• **PASSAGE**:
╔══

Wednesday, February 15, 2012

School



My little boys started school on Tuesday.

Public school.

With an EIP. In a classroom. Without me.

Being a mom of kids with some unique needs, I have been stretched in ways that I am not so comfortable being stretched.

Like sending my sweet, precious, innocent little boys to government school.

But in the end, it came down what was best for my kids. And it does not quite line up with my political and faith beliefs. (I may have said in the past that my children would attend public school over my dead body. Alas, never say never.)

Two days in and my little men love it. They are totally beaming when I pick them up. And not because they see me - they are too busy looking around and being happy.

I feel a bit bad for the school. I refuse to let them: contact our doctor, have access to most health records, let the health dept have info, ect. I cant quite get over all my distrust. Maybe later. But for now, this is a big step for me.

╚══

• **TASK DIRECTIONS**: List every thing the school post says the writer refuses to let the school do.

• **SOURCE DATA**:
╔══

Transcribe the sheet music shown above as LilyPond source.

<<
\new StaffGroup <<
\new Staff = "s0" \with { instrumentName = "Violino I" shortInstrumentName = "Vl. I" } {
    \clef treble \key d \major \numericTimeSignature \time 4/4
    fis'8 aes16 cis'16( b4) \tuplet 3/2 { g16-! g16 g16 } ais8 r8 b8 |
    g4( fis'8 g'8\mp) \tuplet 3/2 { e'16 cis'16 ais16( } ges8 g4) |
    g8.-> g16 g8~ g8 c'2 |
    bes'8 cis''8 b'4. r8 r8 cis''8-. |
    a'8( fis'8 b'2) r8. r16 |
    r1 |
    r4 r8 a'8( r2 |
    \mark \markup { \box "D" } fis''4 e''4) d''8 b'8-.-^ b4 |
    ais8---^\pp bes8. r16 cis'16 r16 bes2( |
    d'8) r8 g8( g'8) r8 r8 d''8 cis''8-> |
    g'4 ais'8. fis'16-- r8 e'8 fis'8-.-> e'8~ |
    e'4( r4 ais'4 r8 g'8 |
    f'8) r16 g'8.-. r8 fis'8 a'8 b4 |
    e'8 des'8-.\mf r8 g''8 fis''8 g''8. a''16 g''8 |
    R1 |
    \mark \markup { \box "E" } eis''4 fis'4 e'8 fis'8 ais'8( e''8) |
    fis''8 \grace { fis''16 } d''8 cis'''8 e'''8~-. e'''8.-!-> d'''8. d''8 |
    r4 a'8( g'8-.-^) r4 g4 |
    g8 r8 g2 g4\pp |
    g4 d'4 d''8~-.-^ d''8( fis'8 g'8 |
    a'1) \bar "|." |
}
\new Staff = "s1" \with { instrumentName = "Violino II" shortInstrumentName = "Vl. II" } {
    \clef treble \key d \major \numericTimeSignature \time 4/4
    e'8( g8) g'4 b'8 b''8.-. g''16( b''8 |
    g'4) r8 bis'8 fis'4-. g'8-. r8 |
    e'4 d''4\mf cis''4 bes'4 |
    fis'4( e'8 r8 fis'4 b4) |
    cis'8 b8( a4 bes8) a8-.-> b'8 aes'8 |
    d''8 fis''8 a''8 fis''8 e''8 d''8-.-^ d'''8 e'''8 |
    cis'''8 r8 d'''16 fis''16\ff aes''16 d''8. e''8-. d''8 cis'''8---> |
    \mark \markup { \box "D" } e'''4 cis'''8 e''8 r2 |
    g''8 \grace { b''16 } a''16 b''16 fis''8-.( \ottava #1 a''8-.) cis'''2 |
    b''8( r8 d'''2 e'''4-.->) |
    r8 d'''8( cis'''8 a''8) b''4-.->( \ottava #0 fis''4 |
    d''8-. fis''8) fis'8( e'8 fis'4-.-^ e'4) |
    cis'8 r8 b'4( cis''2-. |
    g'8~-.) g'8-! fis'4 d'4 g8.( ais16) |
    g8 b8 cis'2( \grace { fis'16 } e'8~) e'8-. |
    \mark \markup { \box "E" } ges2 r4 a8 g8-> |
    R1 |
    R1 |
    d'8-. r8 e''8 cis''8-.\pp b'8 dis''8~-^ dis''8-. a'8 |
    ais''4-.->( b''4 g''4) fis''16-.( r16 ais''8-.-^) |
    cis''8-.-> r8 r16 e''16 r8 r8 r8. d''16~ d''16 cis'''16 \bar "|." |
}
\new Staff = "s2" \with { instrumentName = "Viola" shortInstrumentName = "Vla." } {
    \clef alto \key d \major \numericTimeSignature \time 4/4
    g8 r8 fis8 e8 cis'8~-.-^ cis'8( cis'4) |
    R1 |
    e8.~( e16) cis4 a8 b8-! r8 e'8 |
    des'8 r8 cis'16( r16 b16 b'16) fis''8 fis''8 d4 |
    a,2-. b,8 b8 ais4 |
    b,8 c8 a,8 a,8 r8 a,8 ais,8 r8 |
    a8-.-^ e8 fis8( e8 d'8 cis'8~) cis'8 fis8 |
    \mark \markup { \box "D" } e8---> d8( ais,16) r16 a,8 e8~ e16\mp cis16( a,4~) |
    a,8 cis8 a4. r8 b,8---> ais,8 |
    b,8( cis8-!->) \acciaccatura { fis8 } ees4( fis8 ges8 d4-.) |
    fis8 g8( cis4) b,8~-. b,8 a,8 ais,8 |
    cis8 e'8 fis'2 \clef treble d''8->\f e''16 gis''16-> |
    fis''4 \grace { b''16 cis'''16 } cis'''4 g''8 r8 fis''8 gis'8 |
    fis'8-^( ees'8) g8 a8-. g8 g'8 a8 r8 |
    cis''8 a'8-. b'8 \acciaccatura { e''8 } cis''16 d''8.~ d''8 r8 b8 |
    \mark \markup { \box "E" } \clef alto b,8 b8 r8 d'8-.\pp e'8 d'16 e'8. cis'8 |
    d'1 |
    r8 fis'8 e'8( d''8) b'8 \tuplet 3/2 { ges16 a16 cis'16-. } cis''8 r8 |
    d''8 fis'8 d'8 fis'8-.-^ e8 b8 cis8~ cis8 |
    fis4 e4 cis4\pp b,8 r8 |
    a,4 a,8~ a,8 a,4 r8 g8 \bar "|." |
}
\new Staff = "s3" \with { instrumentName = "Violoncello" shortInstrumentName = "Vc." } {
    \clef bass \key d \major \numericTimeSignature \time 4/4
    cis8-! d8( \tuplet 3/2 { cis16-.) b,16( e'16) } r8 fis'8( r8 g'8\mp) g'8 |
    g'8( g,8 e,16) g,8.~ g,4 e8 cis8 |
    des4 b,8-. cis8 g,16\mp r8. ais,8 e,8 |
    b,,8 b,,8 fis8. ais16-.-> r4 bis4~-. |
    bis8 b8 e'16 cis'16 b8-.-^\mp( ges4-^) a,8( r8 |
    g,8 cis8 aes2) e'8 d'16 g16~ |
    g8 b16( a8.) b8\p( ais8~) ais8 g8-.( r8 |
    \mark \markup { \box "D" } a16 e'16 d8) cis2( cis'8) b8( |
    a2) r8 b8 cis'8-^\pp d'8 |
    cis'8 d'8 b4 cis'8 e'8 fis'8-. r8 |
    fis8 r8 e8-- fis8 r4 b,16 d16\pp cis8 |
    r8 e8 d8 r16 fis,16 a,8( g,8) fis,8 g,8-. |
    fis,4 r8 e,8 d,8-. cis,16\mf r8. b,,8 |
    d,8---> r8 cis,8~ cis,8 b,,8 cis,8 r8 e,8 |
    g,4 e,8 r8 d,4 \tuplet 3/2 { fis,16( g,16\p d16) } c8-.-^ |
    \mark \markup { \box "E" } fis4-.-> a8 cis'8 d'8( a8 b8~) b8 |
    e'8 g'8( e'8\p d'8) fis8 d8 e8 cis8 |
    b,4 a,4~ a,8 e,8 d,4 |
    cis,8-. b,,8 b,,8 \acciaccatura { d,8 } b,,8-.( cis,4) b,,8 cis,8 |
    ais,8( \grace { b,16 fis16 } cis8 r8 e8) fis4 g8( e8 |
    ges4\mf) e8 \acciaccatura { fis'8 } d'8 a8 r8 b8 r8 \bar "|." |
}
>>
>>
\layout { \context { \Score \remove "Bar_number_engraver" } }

╚══

• **SOLUTION TO THIS PROBLEM**:
- Contact our doctor
- Have access to most health records
- Let the health dept have info